A: The dosage is highly individualized based on factors such as the indication (hyperthyroidism or thyroid cancer), thyroid uptake, and gland size. It ranges from 148-370 MBq (4-10 mCi) for hyperthyroidism to potentially higher doses for thyroid cancer.
Q2: How is Sodium Iodide I-131 administered?
A: It is administered orally, typically as a single dose, in the form of a capsule or solution.
Q3: What are the most common side effects?
A: Common side effects include nausea, vomiting, neck tenderness or swelling, dry mouth, and metallic taste changes.
Q4: What are the serious side effects of Sodium Iodide I-131?
A: Rare but serious side effects include bone marrow suppression, radiation sickness, secondary malignancies (e.g., leukemia), thyroid storm (in hyperthyroidism patients), and sialadenitis.
Q5: Is Sodium Iodide I-131 safe during pregnancy or breastfeeding?
A: No, Sodium Iodide I-131 is contraindicated in both pregnancy and breastfeeding due to the risk of fetal and neonatal hypothyroidism.
Q6: What are the long-term effects of this treatment?

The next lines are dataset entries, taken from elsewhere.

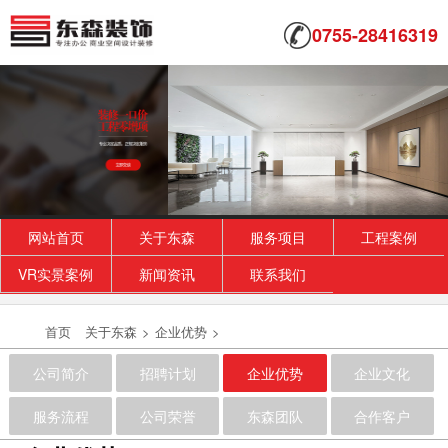
0755-28416319
网站首页
关于东森
服务项目
工程案例
VR实景案例
新闻资讯
联系我们
首页
关于东森
>
企业优势
>
公司简介
招聘计划
企业优势
企业文化
服务流程
公司荣誉
东森团队
合作客户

A: Long-term effects can include hypothyroidism, an increased risk of certain cancers, and infertility.
Q7: What medications interact with Sodium Iodide I-131?
A: Medications such as antithyroid drugs, thyroid hormone, and iodine-containing medications/contrast agents can interact with Sodium Iodide I-131. These should be carefully managed before and after treatment.
Q8: What monitoring is required after I-131 therapy?
A: Patients require monitoring of thyroid function (TSH, T4, T3 levels) and complete blood counts to assess for bone marrow suppression. Iodine uptake scans may also be performed.
Q9: How long does it take for Sodium Iodide I-131 to work?
A: The effects of Sodium Iodide I-131 may take several weeks or months to become fully apparent, depending on the condition being treated.
Q10: What precautions should patients take after I-131 therapy?
A: Patients should limit close contact with others, especially pregnant women and children, for a period of time determined by the radiation safety officer after their therapy. This period will depend on the dose received. Specific instructions will be tailored to each patient and include information on limiting potential exposure through bodily fluids.